Case 9-1: Spontaneous coronary artery dissection in a young, postpartum female
A 27-year-old woman presented with severe, substernal chest pain 2 weeks after a normal spontaneous vaginal delivery.
12-lead electrocardiogram. RA = ST segment elevations in the anterior precordial leads
This patient had stable vital signs and was in moderate painful distress with no abnormal physical findings.
An EKG was remarkable for ST-segment elevations in the anterior precordial leads. Bedside emergency department (ED) cardiac ultrasound demonstrated an apical and septal wall motion abnormality. The patient was treated with nitroglycerin, aspirin, heparin, and ticagrelor and went to the cardiac catheterization lab.
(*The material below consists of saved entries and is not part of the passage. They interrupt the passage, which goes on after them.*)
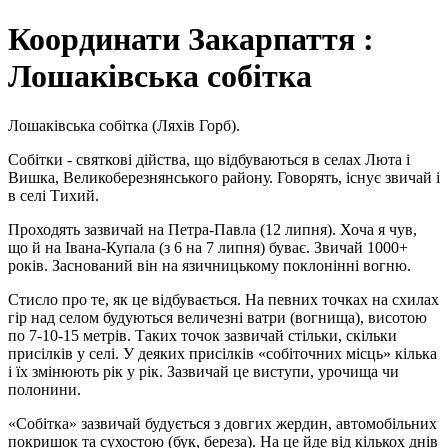
Координати Закарпаття :
Лошаківська собітка
Лошаківська собітка (Ляхів Горб).
Собітки - святкові дійства, що відбуваються в селах Люта і
Вишка, Великоберезнянського району. Говорять, існує звичай і
в селі Тихий.
Проходять зазвичай на Петра-Павла (12 липня). Хоча я чув,
що й на Івана-Купала (з 6 на 7 липня) буває. Звичай 1000+
років. Заснований він на язичницькому поклонінні вогню.
Стисло про те, як це відбувається. На певних точках на схилах
гір над селом будуються величезні ватри (вогнища), висотою
по 7-10-15 метрів. Таких точок зазвичай стільки, скільки
присілків у селі. У деяких присілків «собіточних місць» кілька
і їх змінюють рік у рік. Зазвичай це виступи, урочища чи
полонини.
«Собітка» зазвичай будується з довгих жердин, автомобільних
покришок та сухостою (бук, береза). На це йде від кількох днів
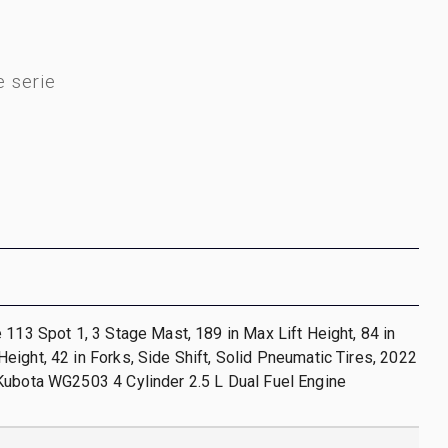
 serie
 113 Spot 1, 3 Stage Mast, 189 in Max Lift Height, 84 in
ight, 42 in Forks, Side Shift, Solid Pneumatic Tires, 2022
Kubota WG2503 4 Cylinder 2.5 L Dual Fuel Engine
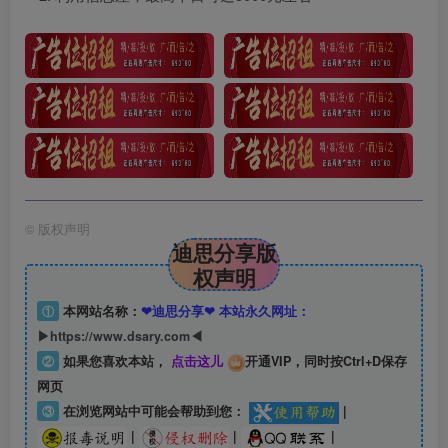
©
版权声明
迪思分享版
权声明
①
本网站名称：
❤迪思分享❤ 本站永久网址：
▶https://www.dsary.com◀
②
如果您喜欢本站，
点击这儿
开通VIP，同时按Ctrl+D保存
网页
③
在浏览网站中可能会帮助到您：
|
|
|
|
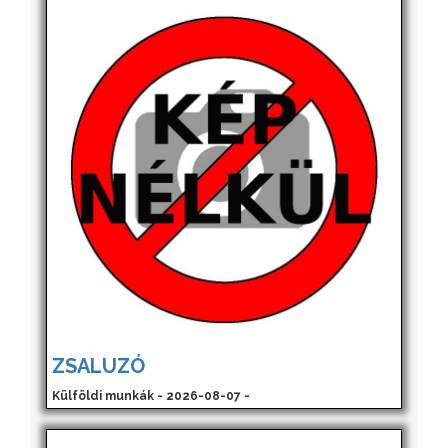
ZSALUZÓ
Külföldi munkák - 2026-08-07 -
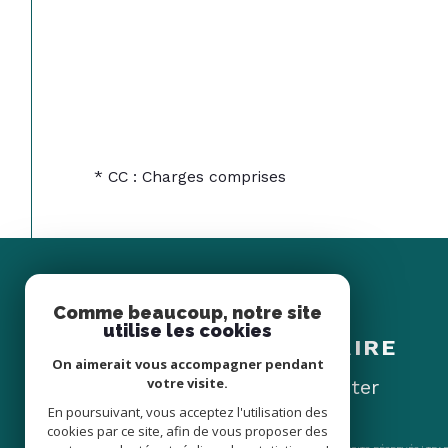
* CC : Charges comprises
Comme beaucoup, notre site
Espace
utilise les cookies
PROPRIÉTAIRE
On aimerait vous accompagner pendant
votre visite.
Se connecter
En poursuivant, vous acceptez l'utilisation des
cookies par ce site, afin de vous proposer des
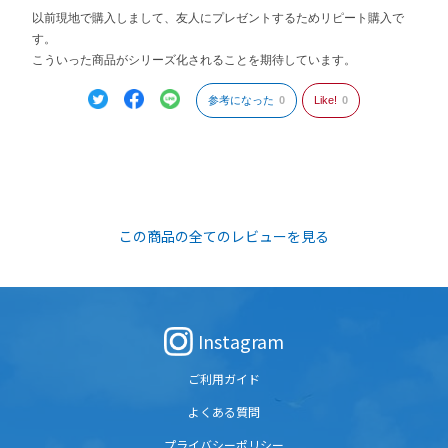
以前現地で購入しまして、友人にプレゼントするためリピート購入で
す。
こういった商品がシリーズ化されることを期待しています。
参考になった
0
Like!
0
この商品の全てのレビューを見る
Instagram
ご利用ガイド
よくある質問
プライバシーポリシー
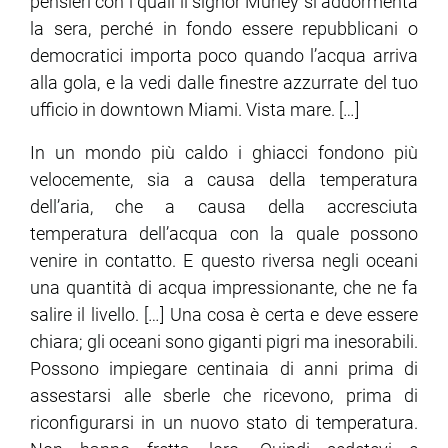
pensieri con i quali il signor Murley si addormenta
la sera, perché in fondo essere repubblicani o
democratici importa poco quando l’acqua arriva
alla gola, e la vedi dalle finestre azzurrate del tuo
ufficio in downtown Miami. Vista mare. […]
In un mondo più caldo i ghiacci fondono più
velocemente, sia a causa della temperatura
dell’aria, che a causa della accresciuta
temperatura dell’acqua con la quale possono
venire in contatto. E questo riversa negli oceani
una quantità di acqua impressionante, che ne fa
salire il livello. […] Una cosa è certa e deve essere
chiara; gli oceani sono giganti pigri ma inesorabili.
Possono impiegare centinaia di anni prima di
assestarsi alle sberle che ricevono, prima di
riconfigurarsi in un nuovo stato di temperatura.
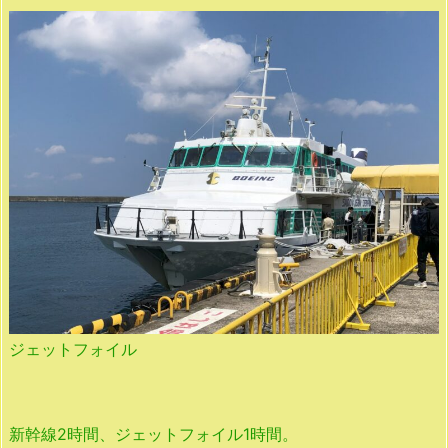
ジェットフォイル
新幹線2時間、ジェットフォイル1時間。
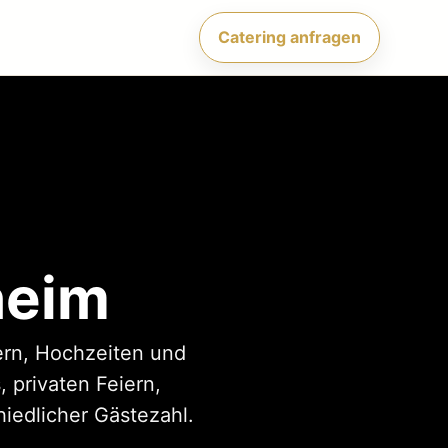
Catering anfragen
heim
iern, Hochzeiten und
 privaten Feiern,
iedlicher Gästezahl.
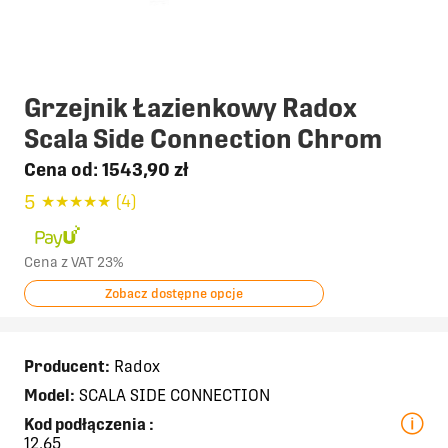
Grzejnik Łazienkowy Radox
Scala Side Connection Chrom
Cena od:
1543,90 zł
5
★
★
★
★
★
(4)
Cena z VAT 23%
Zobacz dostępne opcje
Producent:
Radox
Model:
SCALA SIDE CONNECTION
Kod podłączenia
:
12,65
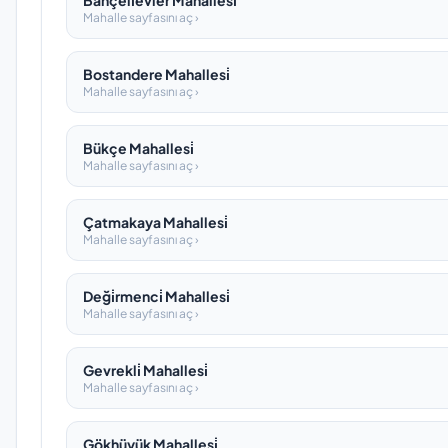
Bahçeli̇evler Mahallesi̇
Mahalle sayfasını aç ›
Bostandere Mahallesi̇
Mahalle sayfasını aç ›
Bükçe Mahallesi̇
Mahalle sayfasını aç ›
Çatmakaya Mahallesi̇
Mahalle sayfasını aç ›
Deği̇rmenci̇ Mahallesi̇
Mahalle sayfasını aç ›
Gevrekli̇ Mahallesi̇
Mahalle sayfasını aç ›
Gökhüyük Mahallesi̇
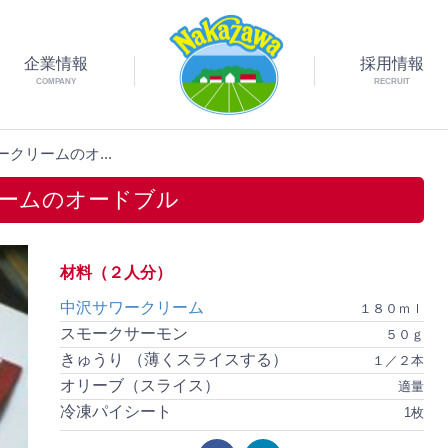
企業情報
採用情報
COMPANY
RECRUIT
クリームのオ...
ームのオードブル
材料（２人分）
中沢サワークリーム
１８０ｍｌ
スモークサーモン
５０ｇ
きゅうり （薄くスライスする）
１／２本
オリーブ（スライス）
適量
冷凍パイシート
1枚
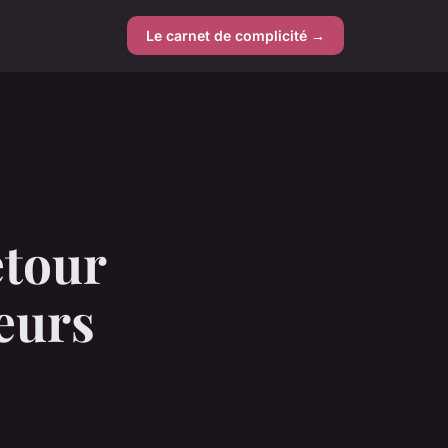
Le carnet de complicité →
etour
teurs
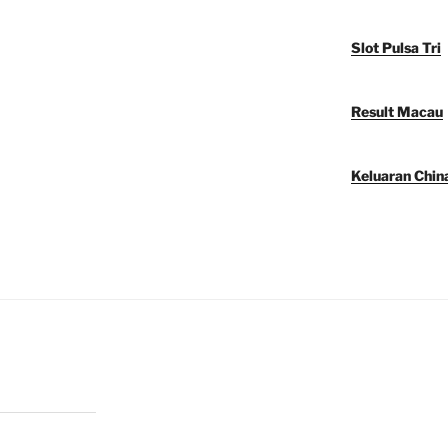
Slot Pulsa Tri
Result Macau
Keluaran Chin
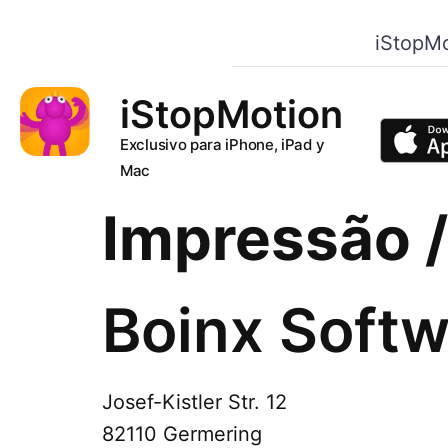
iStopMo
iStopMotion
Exclusivo para iPhone, iPad y
Mac
Impressão 
Boinx Softw
Josef-Kistler Str. 12
82110 Germering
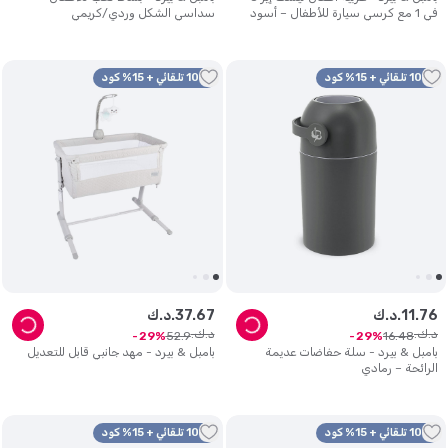
في 1 مع كرسي سيارة للأطفال – أسود
سداسي الشكل وردي/كريمي
10% تلقائي + 15% كود
10% تلقائي + 15% كود
76
.
11
د.ك.
67
.
37
د.ك.
د.ك.
د.ك.
52
.
9
16
.
48
29
29
بامبل & بيرد - سلة حفاضات عديمة
بامبل & بيرد - مهد جانبي قابل للتعديل
الرائحة – رمادي
10% تلقائي + 15% كود
10% تلقائي + 15% كود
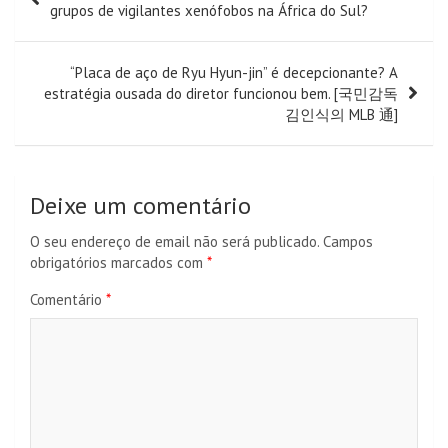
de
grupos de vigilantes xenófobos na África do Sul?
artigos
“Placa de aço de Ryu Hyun-jin” é decepcionante? A
estratégia ousada do diretor funcionou bem. [국민감독
김인식의 MLB 通]
Deixe um comentário
O seu endereço de email não será publicado.
Campos
obrigatórios marcados com
*
Comentário
*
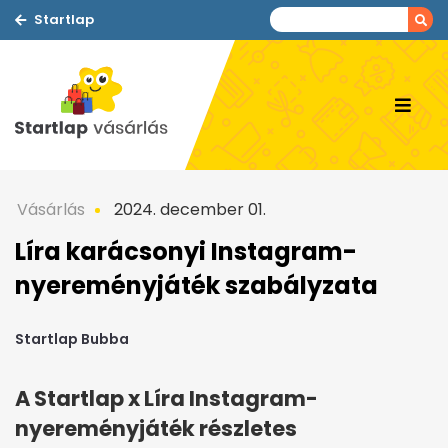
Startlap
Vásárlás
2024. december 01.
Líra karácsonyi Instagram-
nyereményjáték szabályzata
Startlap Bubba
A Startlap x Líra Instagram-
nyereményjáték részletes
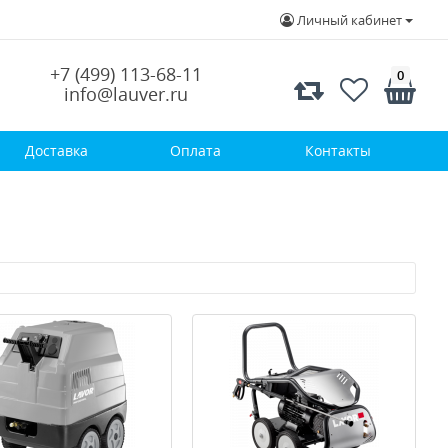
Личный кабинет
+7 (499) 113-68-11
0
info@lauver.ru
Доставка
Оплата
Контакты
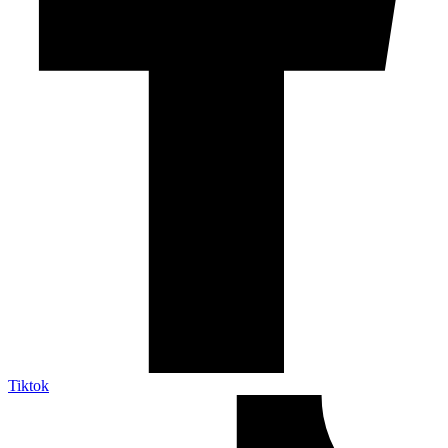
Tiktok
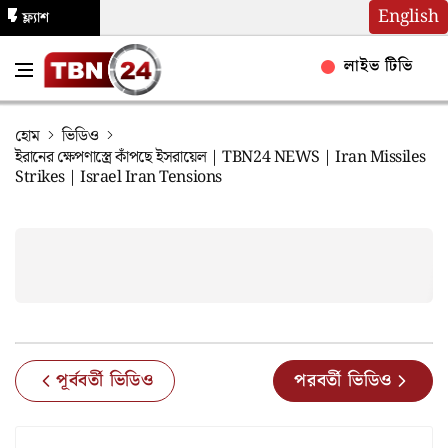
English
ফ্ল্যাশ
নিউজ
লাইভ টিভি
হোম
ভিডিও
ইরানের ক্ষেপণাস্ত্রে কাঁপছে ইসরায়েল | TBN24 NEWS | Iran Missiles
Strikes | Israel Iran Tensions
পূর্ববর্তী ভিডিও
পরবর্তী ভিডিও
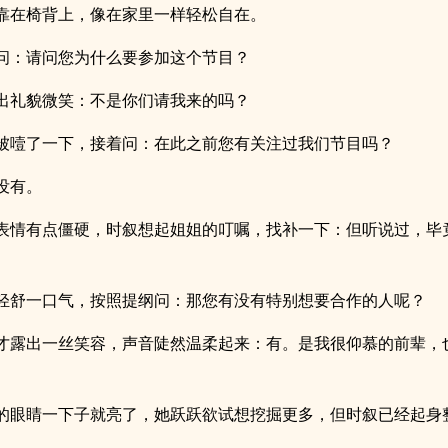
靠在椅背上，像在家里一样轻松自在。
问：请问您为什么要参加这个节目？
出礼貌微笑：不是你们请我来的吗？
被噎了一下，接着问：在此之前您有关注过我们节目吗？
没有。
表情有点僵硬，时叙想起姐姐的叮嘱，找补一下：但听说过，毕
轻舒一口气，按照提纲问：那您有没有特别想要合作的人呢？
才露出一丝笑容，声音陡然温柔起来：有。是我很仰慕的前辈，
。
的眼睛一下子就亮了，她跃跃欲试想挖掘更多，但时叙已经起身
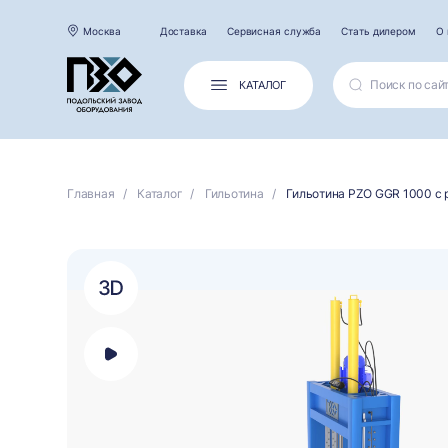
Москва
Доставка
Сервисная служба
Стать дилером
О 
КАТАЛОГ
Главная
Каталог
Гильотина
Гильотина PZO GGR 1000 с 
Открыть
панель
выбора
платформы
для
просмотра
Cardiac catheterization revealed a 100% occlusion of the proximal left anterior descending coronary artery from a spontaneous coronary artery dissection, with initial thrombolysis in myocardial infarction (TIMI) flow = 0. Two drug-eluding stents were placed, and her EKG returned to normal. Shortly after returning to the coronary care unit, the patient suffered a ventricular fibrillation cardiac arrest and was successfully resuscitated with one defibrillation. Repeat cardiac catheterization revealed patent stents, and the arrest was thought secondary to a reperfusion arrhythmia. The patient went on to have an uncomplicated hospital course and was discharged neurologically intact.
The classic patient profile for spontaneous coronary artery dissection is young, female, and postpartum.
The left anterior descending artery is most commonly involved.
Spontaneous coronary artery dissection has been increasingly discovered in women, accounting for 24% of myocardial infarctions in women under the age of 50 years.
Treatment can be complex and depends on the presence or absence of acute myocardial infarction.